Report shows no need for federal intervention in Great Barrier Reef Shark Control Program
Claims made in a media release yesterday, 3 October, by Minister for Agricultural Industry Development and Fisheries Mark Furner are categorically incorrect, Humane Society International declares.
The media release referenced a recent report by Cardno, a consulting firm, commissioned by the Queensland Department of Agriculture and Fisheries to "deliver a comparative assessment of alternative shark control methods to those currently used in the Shark Control Program, and develop a trial implementation strategy.”
The Minister has misrepresented the results of that report and has failed to publicise some important points in his media release.
Minister Furner stated, "catch-and-release is the wrong approach within the Great Barrier Reef Marine Park and this report confirms that,” and that the report makes this "absolutely clear.” Contrary to this claim, the report states: "We have concluded that there is merit in a limited trial of SMART drumlines.”
The below table, published in the report, clearly shows that SMART drumlines were given a green "Yes” for suitability of use in the North region of the Shark Control Program, the location of the Great Barrier Reef.

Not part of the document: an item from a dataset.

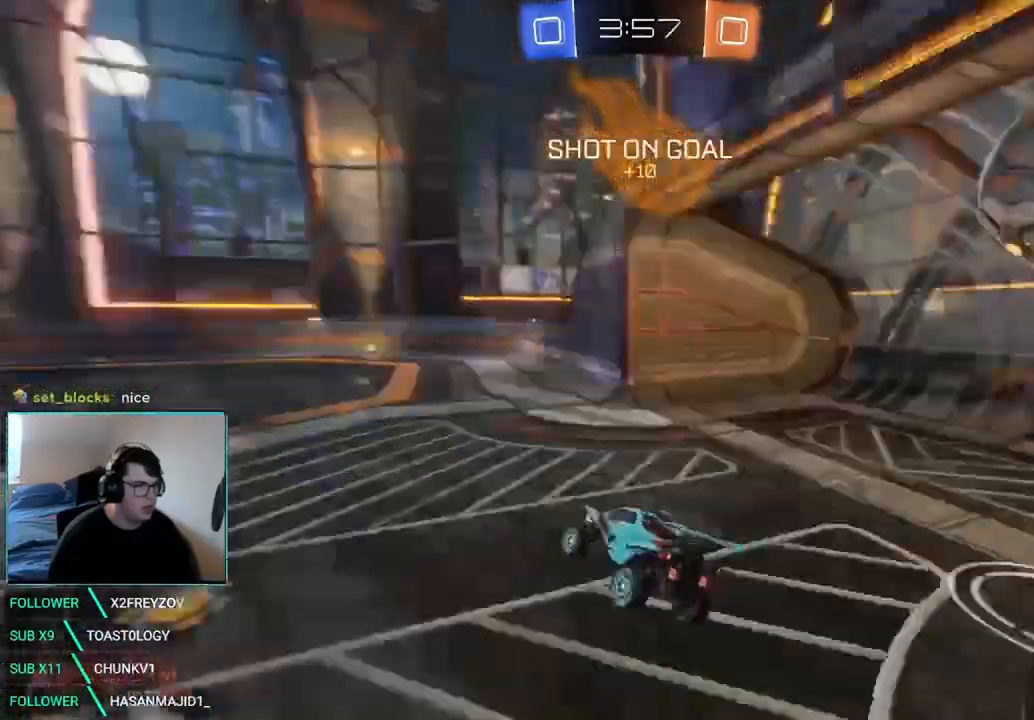
{"dt_ms": 500, "buttons": ["R2"], "left_stick": "center", "right_stick": "center", "events": [[125, "Y", "up"], [125, "left_stick", "center"]]}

The report further states that Tannum Sands, a beach adjacent to the Great Barrier Reef, "represents a good opportunity to conduct a relatively cost-effective trial at an appropriate scale.”
Lawrence Chlebeck from Humane Society International said: "This is exactly what the court ordered, a trial implemented on a progressive basis. No one asked for all 173 drumlines to be removed or replaced immediately—that was Mr Furner's choice not what he was ordered to do as he continues to state.”
Mr Furner's position may originate from the fact that the report acknowledges "potential significant issues that require close consideration” in the implementation of a SMART drumline trial, but that is to be expected.
"Any change to an outdated, 60-year old program will come with significant considerations. It's folly to assume otherwise. The Queensland Labor Government is essentially ignoring court orders that would better protect people, sharks, and Reef because it has challenges,” said Mr Chlebeck.
The Minister also failed to accurately convey that the authors found unprovoked shark incidents are so rare that it is impossible to use them as an indicator of success or failure of the program.
"What continues to be missed by all of the hysterical back and forth on drumlines is the important fact that culling sharks does NOT make swimmers safer,” said Mr Chlebeck.
"Shark bites are extremely rare and drumlines and nets are about providing a perception of safety rather than any real protection.
"The court ruling gives Queensland the opportunity to sensibly make changes over time that will actually improve swimmer safety as well as protect the marine ecosystem. There is no need whatsoever for Federal Government intervention—Mr Furner should stop grandstanding and should actually read the ruling and the report and start to implement the recommendations.”